Start of Passage to read
Vector Database
A vector database is a data management system that stores and indexes high-dimensional vector representations of data to support similarity search, retrieval, and analytics for workloads such as Machine Learning (ML) and Generative AI (GenAI).
Expanded Explanation
1. Technical Function and Core Characteristics
A vector database stores data as numerical vectors, often created from unstructured inputs like text, images, or audio by ML models. It uses approximate or exact nearest neighbor search algorithms to retrieve vectors based on similarity metrics such as cosine similarity or Euclidean distance.
These systems maintain indexes and data structures optimized for high-dimensional spaces, such as hierarchical navigable small world graphs, product quantization, or tree-based methods. They often support metadata filters, hybrid search that combines vector and keyword queries, and horizontal scaling for high query volumes.
2. Enterprise Usage and Architectural Context
Enterprises use vector databases to enable semantic search, recommendation, anomaly detection, and Retrieval Augmented Generation (RAG) by storing embeddings from large language models and other neural networks. The database typically operates as a specialized service within a data or Artificial Intelligence (AI) platform alongside data warehouses, feature stores, and content stores.
End of Passage to read
Start of Data section
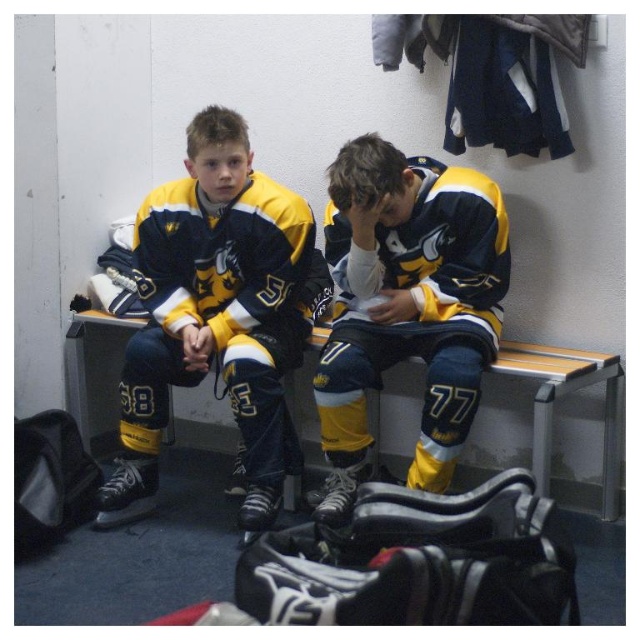
You are a team manager who needs to arrange the hockey jerseys on a display rack. The rack has two hooks at the same height. You have the matte hockey jersey at center and the matte yellow hockey jersey at center. Which jersey should you hang on the hook that is to the left to ensure they are displayed properly according to their sizes?

The matte hockey jersey at center is taller than the matte yellow hockey jersey at center, so you should hang the matte hockey jersey at center on the left hook to display the larger jersey first.

You are a team manager trying to organize the jerseys in a display case. The display case has a shelf that can only accommodate items up to the width of the matte yellow hockey jersey at center. Can the matte hockey jersey at center fit on this shelf?

The matte hockey jersey at center is wider than the matte yellow hockey jersey at center, so it cannot fit on the shelf designed for the smaller width.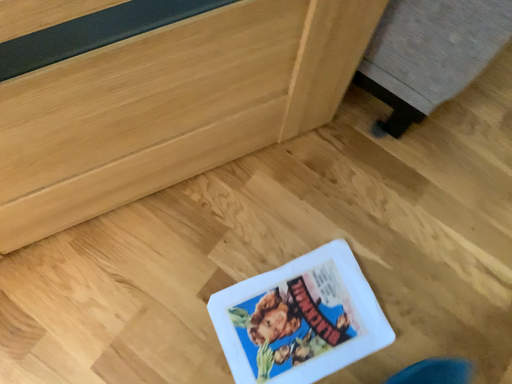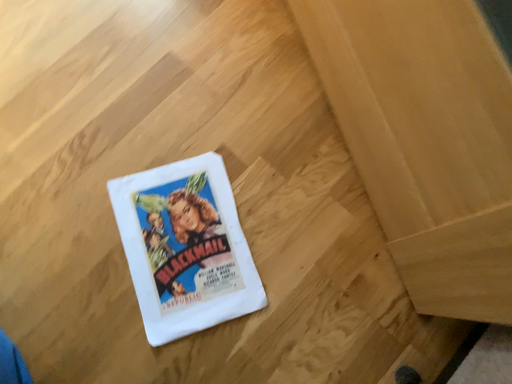
Question: Which way did the camera rotate in the video?

Choices:
 (A) rotated upward
 (B) rotated downward

Answer: (A)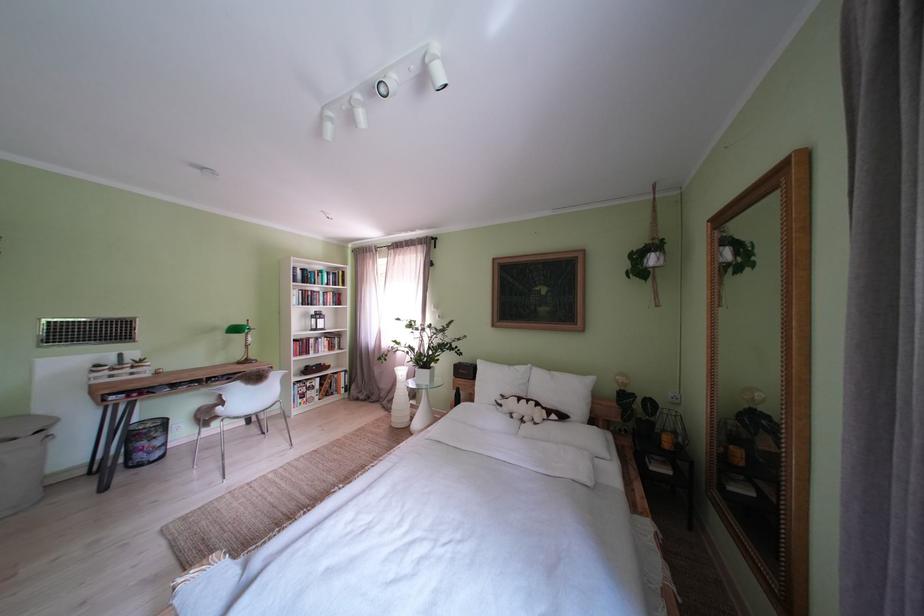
End of Data section
Problem set:
1. From the passage on vector databases, write out the text between "Expanded Explanation" and "high query volumes.", inclusive.
2. Which similarity metrics does the passage on vector databases give as examples?
3. List every capability that, according to the passage on vector databases, enterprises use these databases to enable.

List of answers:
1.
Expanded Explanation
1. Technical Function and Core Characteristics
A vector database stores data as numerical vectors, often created from unstructured inputs like text, images, or audio by ML models. It uses approximate or exact nearest neighbor search algorithms to retrieve vectors based on similarity metrics such as cosine similarity or Euclidean distance.
These systems maintain indexes and data structures optimized for high-dimensional spaces, such as hierarchical navigable small world graphs, product quantization, or tree-based methods. They often support metadata filters, hybrid search that combines vector and keyword queries, and horizontal scaling for high query volumes.

2. Cosine similarity and Euclidean distance.

3.
- Semantic search
- Recommendation
- Anomaly detection
- Retrieval Augmented Generation (RAG)